Google Cloud Pub/Sub + CloudEvents

  • ✅ Fully managed; aligns with the listed GCP project
  • ✅ Strong throughput and global availability
  • ❌ ACA-hosted producers in Azure pay inter-cloud egress
  • ❌ Same provider-coupling concern as Service Bus, in the other direction
  • ❌ No serious local-dev parity (emulator exists but lags)
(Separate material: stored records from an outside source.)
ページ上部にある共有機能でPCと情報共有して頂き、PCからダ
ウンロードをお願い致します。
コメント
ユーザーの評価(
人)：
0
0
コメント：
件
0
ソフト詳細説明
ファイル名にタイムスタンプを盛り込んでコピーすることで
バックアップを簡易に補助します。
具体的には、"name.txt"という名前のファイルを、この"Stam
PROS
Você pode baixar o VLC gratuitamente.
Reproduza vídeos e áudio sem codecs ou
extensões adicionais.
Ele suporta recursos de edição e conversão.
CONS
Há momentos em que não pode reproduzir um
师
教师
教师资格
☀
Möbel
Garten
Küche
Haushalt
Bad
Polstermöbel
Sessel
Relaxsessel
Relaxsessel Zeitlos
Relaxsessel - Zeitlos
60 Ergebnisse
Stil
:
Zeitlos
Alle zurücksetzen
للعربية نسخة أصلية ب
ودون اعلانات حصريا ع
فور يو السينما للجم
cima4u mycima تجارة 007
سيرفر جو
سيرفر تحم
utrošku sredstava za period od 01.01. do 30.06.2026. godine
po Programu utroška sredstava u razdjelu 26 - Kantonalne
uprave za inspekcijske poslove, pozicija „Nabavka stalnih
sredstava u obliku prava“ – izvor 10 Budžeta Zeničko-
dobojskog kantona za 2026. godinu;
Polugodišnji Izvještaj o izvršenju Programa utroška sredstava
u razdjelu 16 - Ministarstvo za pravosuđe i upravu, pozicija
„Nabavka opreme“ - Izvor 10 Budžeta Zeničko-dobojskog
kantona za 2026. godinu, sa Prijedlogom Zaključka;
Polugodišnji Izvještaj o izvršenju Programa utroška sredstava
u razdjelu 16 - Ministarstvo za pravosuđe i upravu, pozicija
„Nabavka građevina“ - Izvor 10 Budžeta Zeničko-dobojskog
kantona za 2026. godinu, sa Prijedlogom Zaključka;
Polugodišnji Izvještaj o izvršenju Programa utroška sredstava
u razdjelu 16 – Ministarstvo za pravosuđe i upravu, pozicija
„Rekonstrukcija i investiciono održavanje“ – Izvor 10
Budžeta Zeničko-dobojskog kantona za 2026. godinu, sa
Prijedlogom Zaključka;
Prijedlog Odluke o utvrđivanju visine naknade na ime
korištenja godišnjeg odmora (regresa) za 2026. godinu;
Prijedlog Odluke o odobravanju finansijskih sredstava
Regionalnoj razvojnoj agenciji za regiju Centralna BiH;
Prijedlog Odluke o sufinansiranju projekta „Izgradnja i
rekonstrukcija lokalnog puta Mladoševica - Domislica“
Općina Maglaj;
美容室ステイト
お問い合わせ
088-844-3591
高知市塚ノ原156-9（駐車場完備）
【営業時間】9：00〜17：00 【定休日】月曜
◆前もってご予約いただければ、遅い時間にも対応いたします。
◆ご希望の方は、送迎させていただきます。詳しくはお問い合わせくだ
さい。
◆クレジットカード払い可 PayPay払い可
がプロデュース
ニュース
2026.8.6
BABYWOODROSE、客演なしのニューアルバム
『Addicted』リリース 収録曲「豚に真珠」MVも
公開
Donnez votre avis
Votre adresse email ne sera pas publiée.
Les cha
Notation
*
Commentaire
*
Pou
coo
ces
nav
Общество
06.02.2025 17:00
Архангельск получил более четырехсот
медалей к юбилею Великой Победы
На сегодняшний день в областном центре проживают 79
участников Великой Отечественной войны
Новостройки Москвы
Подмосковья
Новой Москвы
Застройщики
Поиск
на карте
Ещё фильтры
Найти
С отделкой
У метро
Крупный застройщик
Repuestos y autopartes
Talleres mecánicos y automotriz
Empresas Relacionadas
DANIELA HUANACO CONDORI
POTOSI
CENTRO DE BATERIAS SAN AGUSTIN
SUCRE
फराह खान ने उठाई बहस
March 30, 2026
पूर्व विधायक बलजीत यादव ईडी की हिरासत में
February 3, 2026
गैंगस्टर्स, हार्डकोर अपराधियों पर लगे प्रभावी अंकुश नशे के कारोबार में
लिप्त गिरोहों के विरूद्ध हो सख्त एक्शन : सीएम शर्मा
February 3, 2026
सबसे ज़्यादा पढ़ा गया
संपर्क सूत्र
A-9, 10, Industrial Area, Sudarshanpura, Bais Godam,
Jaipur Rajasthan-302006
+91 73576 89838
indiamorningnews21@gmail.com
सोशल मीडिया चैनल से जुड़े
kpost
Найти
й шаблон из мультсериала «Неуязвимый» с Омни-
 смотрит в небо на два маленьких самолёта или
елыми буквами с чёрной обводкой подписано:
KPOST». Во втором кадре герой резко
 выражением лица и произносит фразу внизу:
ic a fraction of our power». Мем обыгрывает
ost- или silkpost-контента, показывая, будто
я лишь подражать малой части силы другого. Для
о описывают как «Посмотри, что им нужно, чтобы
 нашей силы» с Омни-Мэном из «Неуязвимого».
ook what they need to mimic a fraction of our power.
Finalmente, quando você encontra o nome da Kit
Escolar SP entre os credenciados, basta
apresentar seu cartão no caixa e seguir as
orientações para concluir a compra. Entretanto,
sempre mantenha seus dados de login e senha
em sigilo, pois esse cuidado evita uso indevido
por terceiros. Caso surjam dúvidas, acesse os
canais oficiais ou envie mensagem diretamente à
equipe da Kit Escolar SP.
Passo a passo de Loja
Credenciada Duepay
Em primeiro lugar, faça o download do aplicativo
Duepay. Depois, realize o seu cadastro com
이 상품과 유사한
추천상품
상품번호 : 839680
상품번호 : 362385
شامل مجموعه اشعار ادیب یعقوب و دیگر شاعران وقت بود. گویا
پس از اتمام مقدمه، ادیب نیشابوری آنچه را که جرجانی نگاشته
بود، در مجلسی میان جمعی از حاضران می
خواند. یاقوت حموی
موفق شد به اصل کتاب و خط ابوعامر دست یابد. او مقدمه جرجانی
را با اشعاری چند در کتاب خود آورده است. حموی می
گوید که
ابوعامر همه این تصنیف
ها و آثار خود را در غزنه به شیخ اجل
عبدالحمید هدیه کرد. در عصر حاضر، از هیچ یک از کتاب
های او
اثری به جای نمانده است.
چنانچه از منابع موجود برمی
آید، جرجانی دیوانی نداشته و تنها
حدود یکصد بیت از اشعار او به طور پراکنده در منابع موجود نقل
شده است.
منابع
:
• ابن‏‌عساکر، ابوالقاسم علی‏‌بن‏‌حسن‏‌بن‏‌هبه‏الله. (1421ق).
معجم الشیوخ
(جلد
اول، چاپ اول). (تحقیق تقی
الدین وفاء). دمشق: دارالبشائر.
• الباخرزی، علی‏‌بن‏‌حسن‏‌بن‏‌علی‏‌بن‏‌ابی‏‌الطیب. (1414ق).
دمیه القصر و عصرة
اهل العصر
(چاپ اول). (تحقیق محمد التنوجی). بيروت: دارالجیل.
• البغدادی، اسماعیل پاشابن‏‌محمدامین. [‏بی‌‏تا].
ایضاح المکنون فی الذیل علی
Apache Kafka / Redpanda + CloudEvents

  • ✅ Industry-standard durable log; replay and CDC story unmatched
  • ✅ Redpanda gives a single-binary, compose-friendly local lane
  • ❌ Heavier ops burden than current scale justifies
  • ❌ Consumer-group semantics are richer than current consumers need
  • ❌ Schema-registry expectation pushes a second piece of infra

Confirmation

The decision is confirmed when:

  1. docker-compose.yml includes a nats service running JetStream and middle-core's /health reports broker reachability.
  2. contracts/events/ contains at least one event schema (backend.knowledge.landed.v1) with a CloudEvents JSON example fixture.
  3. A modelgen drift gate validates event schemas the same way it validates the OpenAPI contract today.
  4. A round-trip integration test publishes a CloudEvent on aax.backend.knowledge.landed.v1 and a middle-core consumer acks it, with replay-from-offset proven in the same test.
  5. The ADR is referenced from docs/middle-core-charter.md under "What the layer owns."

More Information

  • Related: ADR for durable workflow engine selection (Temporal-class, TBD). That ADR will cover BPMN scenario execution, state-machine lifecycle, MCP gating, and HITL waits — explicitly out of scope here.
  • Standards: CloudEvents v1.0 (CNCF), NATS JetStream subject and stream conventions, AsyncAPI 3.0 for documenting event contracts.
  • Follow-ups:
  • Decide whether AsyncAPI 3.0 docs are generated from the same modelgen pipeline that produces OpenAPI today.
  • Decide hosting: Synadia Cloud vs. self-hosted JetStream on ACA, once the first cross-spoke consumer ships.
  • Define the aax.dlq.* redrive runbook.